Muita coisa mudou no mundo desde que o primeiro livro foi publicado em 2005, o que inclui o movimento #MeToo, que lançou uma luz nova sobre muitas de nossas instituições culturais mais amadas. Você já refletiu sobre como a percepção quanto à relação entre Bella e Edward poderia ser diferente hoje, quase duas décadas mais tarde?
Desde o começo, encontrei reações de pessoas que não gostaram nem um pouco de algumas das coisas que viram, o que posso compreender. Não sei se “Midnight Sun” vai tornar as coisas melhores ou piores, para elas. Sinto que o livro oferece, sobre Edward, a percepção de que não se trata de alguém que segue as regras humanas. E o pior de tudo, alguém poderia dizer, não está em que ele a espione. Ele na verdade é um animal muito curioso que não pensa na situação dessa maneira. Mas o problema real é que ele assassinou um monte de gente. Essa é a pior coisa, certo, que ele seja um assassino múltiplo?
E, uma vez mais, isso vem do fato de que estamos falando de um livro de ficção que nem mesmo se passa em um mundo realista. É fantasia, e você tem um personagem que não é humano e não é parte das coisas sociais que fazemos. Ele é diferente. Isso não muda o fato de que, para alguém que passou por algo terrível, a história pode causar sensações horríveis, e me sinto mal a respeito, porque para mim se trata de apenas uma fantasia, que não existe. Não foi minha experiência, e por isso a sensação para mim é que se trata de outro mundo.

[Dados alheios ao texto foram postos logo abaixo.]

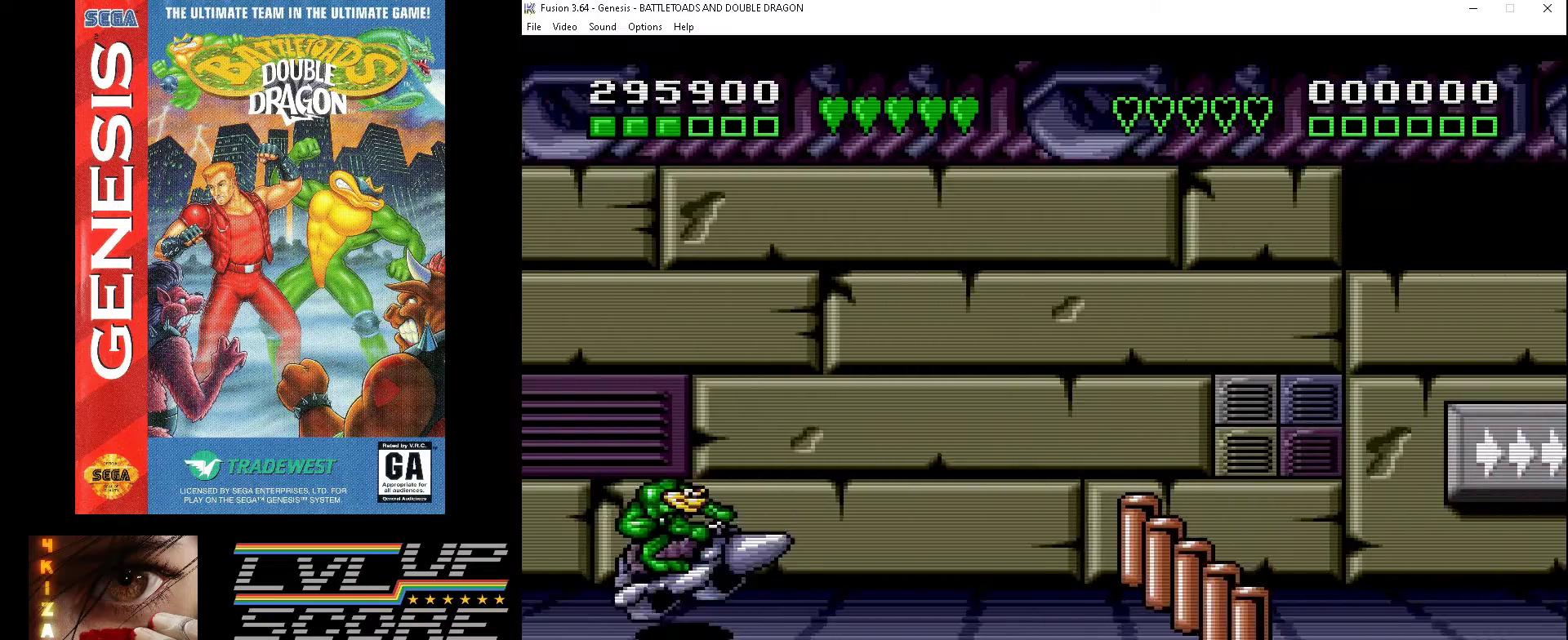
{"buttons": ["DPAD_LEFT"], "events": [[200, "B", "up"], [267, "DPAD_RIGHT", "up"], [433, "DPAD_LEFT", "down"]]}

P. Como vem sendo o processo de lançamento do livro?
Muito insano e desgastante. Gosto de ter tudo planejado, sabido com antecedência, o que vou ter de fazer, para onde preciso ir, para que eu possa planejar tudo, estou falando sério, com seis meses de antecedência. Só assim fico feliz. Agora, não sabemos o que estamos fazendo. Tínhamos planos, estávamos entusiasmados, e os planos desabaram. Creio que vamos fazer muita coisa virtual. Isso será divertido, provavelmente, mas para mim parece insuficiente. Os fãs estão tão entusiasmados para fazer alguma coisa, qualquer coisa, e não é algo que gente possa lhes dar. Isso é um pouco frustrante.

Você escreveu em seu blog que livros são sua principal fuga, no momento. O que você está lendo?
O último livro que amei de verdade –são livros curtos, você pode devorá-los rapidinho– foi uma série de ficção científica chamada “The Murderbot Diaries”. O primeiro livro se chama “All Systems Red”. É ótimo. É sobre um cyborg que não é homem nem mulher, e que supostamente está sob o controle de alguém mas tem autonomia. Mas eles só usam essa autonomia para assistir TV, e o pobre cyborg assassino sofre de ansiedade social, não consegue olhar para os outros nos olhos, e quer que o deixem sozinho para ver TV. Realmente me identifiquei com o personagem [risos].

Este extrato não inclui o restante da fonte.